Saved entries:
◇ ◇ ◇ ◇ ◇
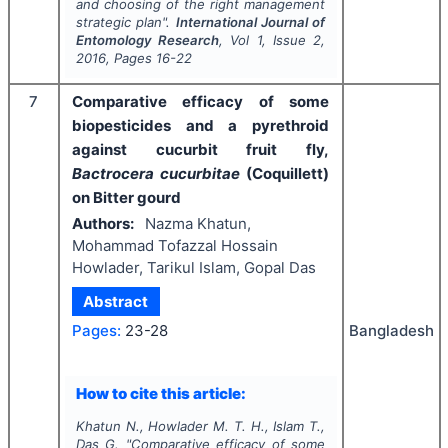
and choosing of the right management
strategic plan".
International Journal of
Entomology Research
, Vol
1
, Issue
2
,
2016
, Pages
16-22
7
Comparative efficacy of some
biopesticides and a pyrethroid
against cucurbit fruit fly,
Bactrocera cucurbitae
(Coquillett)
on Bitter gourd
Authors:
Nazma Khatun,
Mohammad Tofazzal Hossain
Howlader, Tarikul Islam, Gopal Das
Abstract
Bangladesh
Pages:
23-28
How to cite this article:
Khatun N., Howlader M. T. H., Islam T.,
Das G.
"
Comparative efficacy of some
◇ ◇ ◇ ◇ ◇
• [Task to carry out]
Update all the lines above by replacing "Pages" with "pp." everywhere it occurs and changing nothing else. Leave the pictures out of the result.

• [Solution below]
and choosing of the right management
strategic plan".
International Journal of
Entomology Research
, Vol
1
, Issue
2
,
2016
, pp.
16-22
7
Comparative efficacy of some
biopesticides and a pyrethroid
against cucurbit fruit fly,
Bactrocera cucurbitae
(Coquillett)
on Bitter gourd
Authors:
Nazma Khatun,
Mohammad Tofazzal Hossain
Howlader, Tarikul Islam, Gopal Das
Abstract
Bangladesh
pp.:
23-28
How to cite this article:
Khatun N., Howlader M. T. H., Islam T.,
Das G.
"
Comparative efficacy of some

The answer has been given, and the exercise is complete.